Guyanese scholar Jan Carew warned us specifically about Columbus that: “False heroes burden not just our history but our character as well.” It was a sentiment echoed by Peter Tosh in the 1977 hit: ‘You can’t blame the youth’.
The current vice chancellor of the University of the West Indies, Professor Sir Hilary Beckles, has described heroic statuary to the likes of Christopher Columbus as, ‘a persistent violent imposition upon the mind of every right-thinking democratic citizen’.
He pointed out that nations such as ours with ‘ideological roots in the democratic struggles of the working class’ would instinctively oppose, ‘publicly revering persons known to have committed crimes against humanity’.
Beckles sees the persistence of these monuments as testimony to the actions of successive governments to frustrate the will of the people and has likened the removal of them to the ‘righting of an immoral wrong’.
In our desire to bring a quick resolution to this issue, the CRFP has already written to the Honourable Prime Minister Dr Keith Rowley and dispatched a petition to both the Upper and Lower Houses of Parliament, signed by a cross section of prominent local individuals—including a descendant of Hypolite Borde the man who erected the statue in 1881 at his own expense.
Borde’s descendant, Liz Noguera, who joined to the call for removal since 2017 has stated: ‘it [the statue] represented the injustice of the Old World and its removal would be symbolic of a commitment to a New World where we could all live as one’.

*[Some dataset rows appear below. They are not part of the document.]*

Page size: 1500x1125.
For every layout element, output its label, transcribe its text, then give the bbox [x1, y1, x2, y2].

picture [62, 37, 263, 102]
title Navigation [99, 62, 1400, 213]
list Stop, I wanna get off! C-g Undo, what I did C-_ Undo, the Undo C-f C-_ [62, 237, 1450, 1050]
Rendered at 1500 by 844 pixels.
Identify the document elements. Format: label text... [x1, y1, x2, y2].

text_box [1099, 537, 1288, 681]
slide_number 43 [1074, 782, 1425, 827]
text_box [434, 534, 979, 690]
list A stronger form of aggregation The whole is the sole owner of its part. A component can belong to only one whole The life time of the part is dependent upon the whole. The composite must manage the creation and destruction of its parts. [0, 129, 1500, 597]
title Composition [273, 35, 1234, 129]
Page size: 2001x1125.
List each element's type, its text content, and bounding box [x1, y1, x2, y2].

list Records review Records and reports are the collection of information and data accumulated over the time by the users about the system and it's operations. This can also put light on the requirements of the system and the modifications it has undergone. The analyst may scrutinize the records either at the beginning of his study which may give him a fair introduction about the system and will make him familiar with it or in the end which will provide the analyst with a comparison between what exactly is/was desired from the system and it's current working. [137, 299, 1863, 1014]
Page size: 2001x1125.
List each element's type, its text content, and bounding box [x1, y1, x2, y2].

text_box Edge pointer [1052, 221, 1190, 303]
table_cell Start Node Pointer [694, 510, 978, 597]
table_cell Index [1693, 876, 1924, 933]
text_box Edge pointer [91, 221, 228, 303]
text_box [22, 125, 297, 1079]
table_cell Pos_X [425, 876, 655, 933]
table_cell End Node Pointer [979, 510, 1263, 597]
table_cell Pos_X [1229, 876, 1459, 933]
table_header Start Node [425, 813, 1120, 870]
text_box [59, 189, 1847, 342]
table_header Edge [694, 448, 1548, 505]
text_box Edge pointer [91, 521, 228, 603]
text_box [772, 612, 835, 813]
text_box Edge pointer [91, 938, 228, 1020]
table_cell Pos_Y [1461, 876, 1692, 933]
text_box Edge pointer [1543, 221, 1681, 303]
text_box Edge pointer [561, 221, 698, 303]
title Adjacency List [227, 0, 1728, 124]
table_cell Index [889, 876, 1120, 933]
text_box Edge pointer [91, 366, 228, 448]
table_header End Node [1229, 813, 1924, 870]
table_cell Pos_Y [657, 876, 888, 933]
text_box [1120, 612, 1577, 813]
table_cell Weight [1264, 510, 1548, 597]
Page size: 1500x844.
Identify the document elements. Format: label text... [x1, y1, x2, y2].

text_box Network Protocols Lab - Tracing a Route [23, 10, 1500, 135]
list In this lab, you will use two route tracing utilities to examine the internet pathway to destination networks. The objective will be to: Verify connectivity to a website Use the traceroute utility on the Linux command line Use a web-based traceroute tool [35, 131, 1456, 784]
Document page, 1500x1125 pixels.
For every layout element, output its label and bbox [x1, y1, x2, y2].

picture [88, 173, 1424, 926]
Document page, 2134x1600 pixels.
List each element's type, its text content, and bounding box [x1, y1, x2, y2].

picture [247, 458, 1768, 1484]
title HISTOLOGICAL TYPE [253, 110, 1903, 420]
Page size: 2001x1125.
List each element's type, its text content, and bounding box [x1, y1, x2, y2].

During the colonial period enslavers trampled on our decency and intelligence and used their hegemonic power to erect monuments to genocide, slavery and white supremacy without having to consider the perspectives of the majority of the people. The CRFP and the Warao Nation categorically reject the morality of any law that purports to ascribe some legal status to such monuments.
Nevertheless, we will await word from the central government confident that our prime minister will not use his authority to try to normalise the acceptance of such crimes in this country, among the descendants of the victims at the very scene of the atrocities.
This effort to remove the statue has been in train since 1970 and is reflected in the work of local artistes such as Stalin, Mighty Shadow, Brother Resistance and Ataklan. It is an idea whose time has arrived.
In Africa, Asia, Europe and here in the Americas, a whole new generation has awoken to the contradiction between their aspirations for a better world and the open glorification of the main protagonists of the most wicked epochs of the past and they are acting with their eyes firmly fixed on the future.